A volcano bowl is a piece of ceramic drinkware originally associated with mid-20th century American tiki bars and tropical-themed restaurants. Drinks served in volcano bowls are typically rum-based, mixed with tropical fruit juices and other liquors such as brandy, vodka, and triple sec, and garnished with fruit. The Flaming Volcano cocktail is especially associated with this drinkware.

==Background==
Volcano bowls typically have a large capacity of 32 oz. or more, and are used to serve a communal beverage to a group of two or more friends who share the drink, often sipping simultaneously from the bowl through long, colorful straws. Volcano bowls are designed with a rising central hub feature formed and painted to resemble a crude volcano cone, giving the vessel a topological similarity to a Bundt pan.

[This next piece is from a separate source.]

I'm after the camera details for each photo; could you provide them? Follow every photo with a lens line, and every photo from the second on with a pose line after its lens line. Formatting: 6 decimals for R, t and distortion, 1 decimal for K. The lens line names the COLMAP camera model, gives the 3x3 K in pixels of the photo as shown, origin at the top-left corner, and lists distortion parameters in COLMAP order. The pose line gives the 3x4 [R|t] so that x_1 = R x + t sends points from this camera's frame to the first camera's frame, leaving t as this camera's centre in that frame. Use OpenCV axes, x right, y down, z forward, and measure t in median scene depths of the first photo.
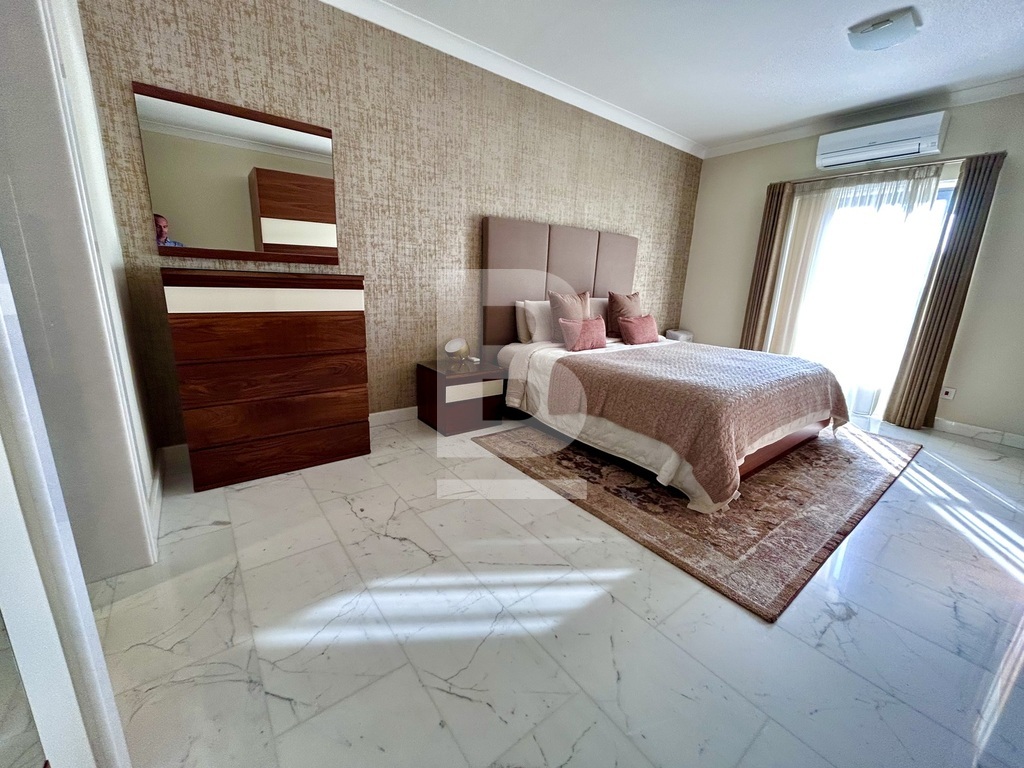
lens RADIAL K [[413.9, 0, 508.2], [0, 413.9, 383.5], [0, 0, 1]] dist [0.003854, -0.000424]
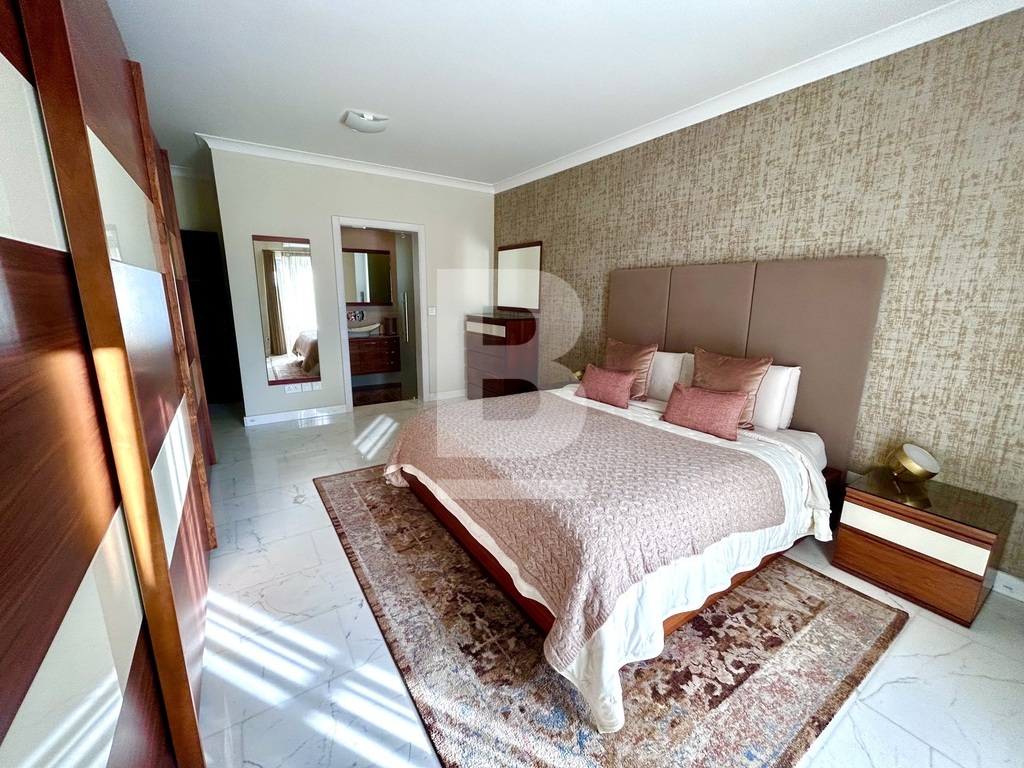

The central cone, in turn, is topped by a pit or "crater" which is intended to be filled with overproof rum or other flammable high-alcohol liquor. This "crater" liquor is ignited just before service, creating a festive, mildly volcanic ambience with its central blue flame. Meanwhile, the drink surrounds the "volcano cone" in a ring-shaped moat, like a pool of lava or an ocean surrounding a volcanic island.

The exterior surfaces of volcano bowls are usually decorated with painted or glazed-on tropical-themed images, such as hula dancers, palm trees, and island landscapes.